— START OF Records for this task —

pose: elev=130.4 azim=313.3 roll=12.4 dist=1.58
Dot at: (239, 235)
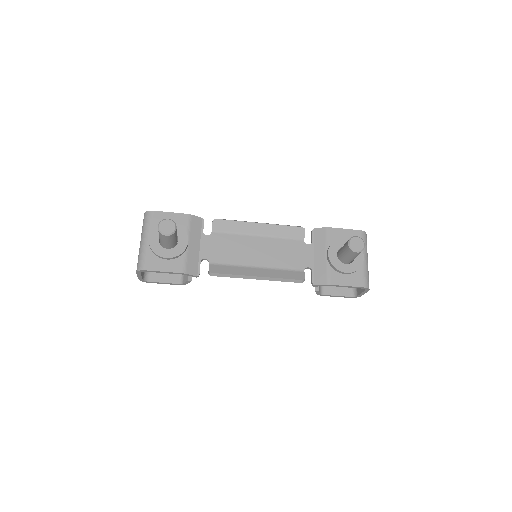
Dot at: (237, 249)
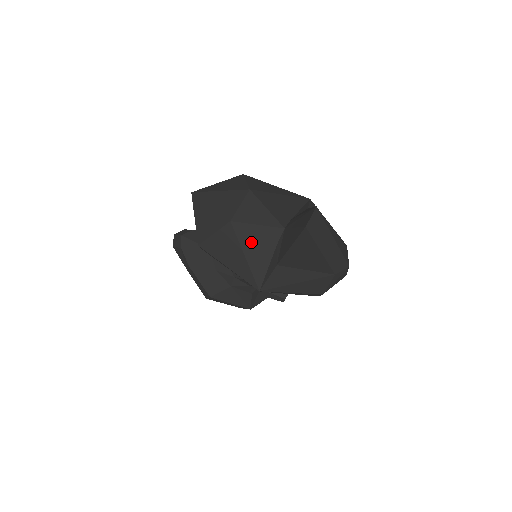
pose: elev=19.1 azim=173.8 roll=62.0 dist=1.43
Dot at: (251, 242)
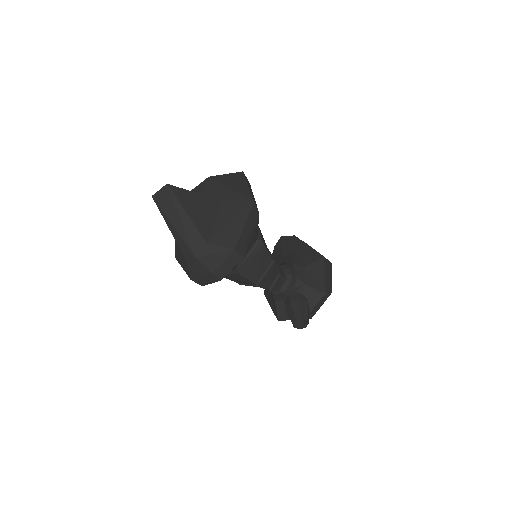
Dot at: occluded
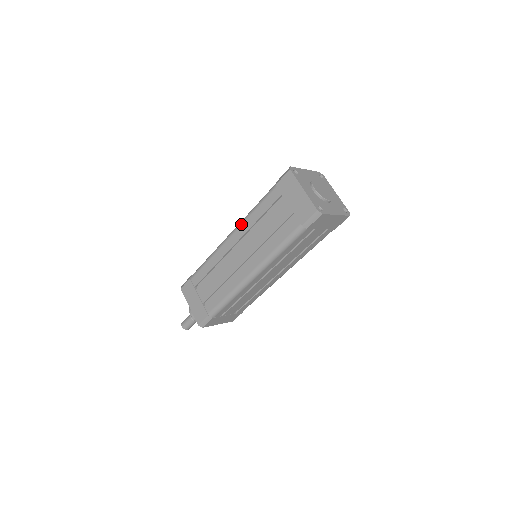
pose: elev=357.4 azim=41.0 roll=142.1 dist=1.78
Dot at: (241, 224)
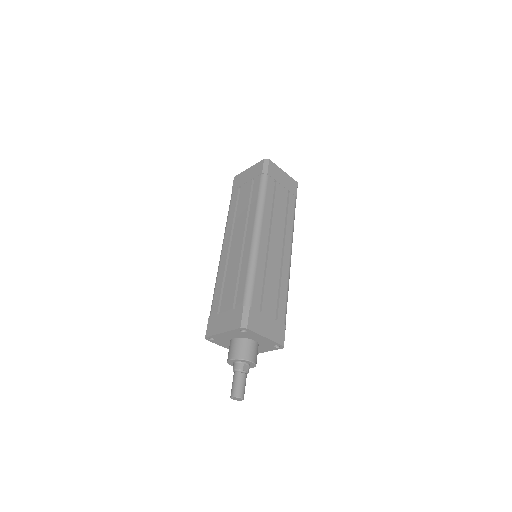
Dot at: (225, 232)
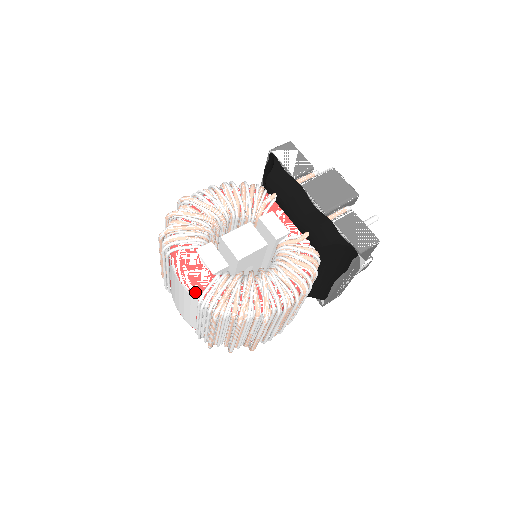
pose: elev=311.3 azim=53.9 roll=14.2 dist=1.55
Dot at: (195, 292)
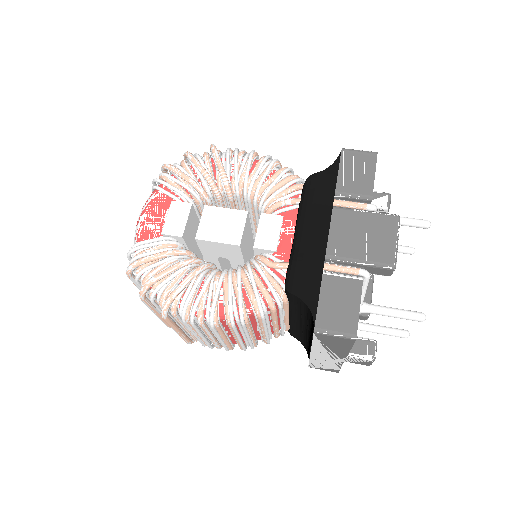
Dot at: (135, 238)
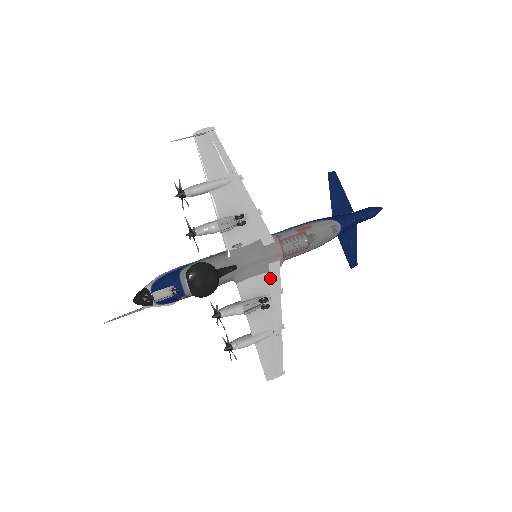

— END OF Records for this task —

- Task to complete -
Reproduce every line of the material above word for word, omitting the pictures.

- Exercise result -
pose: elev=130.4 azim=313.3 roll=12.4 dist=1.58
Dot at: (239, 235)
Dot at: (237, 249)
pose: elev=19.1 azim=173.8 roll=62.0 dist=1.43
Dot at: (251, 242)
Dot at: occluded
pose: elev=357.4 azim=41.0 roll=142.1 dist=1.78
Dot at: (241, 224)
Dot at: (225, 232)
pose: elev=311.3 azim=53.9 roll=14.2 dist=1.55
Dot at: (195, 292)
Dot at: (135, 238)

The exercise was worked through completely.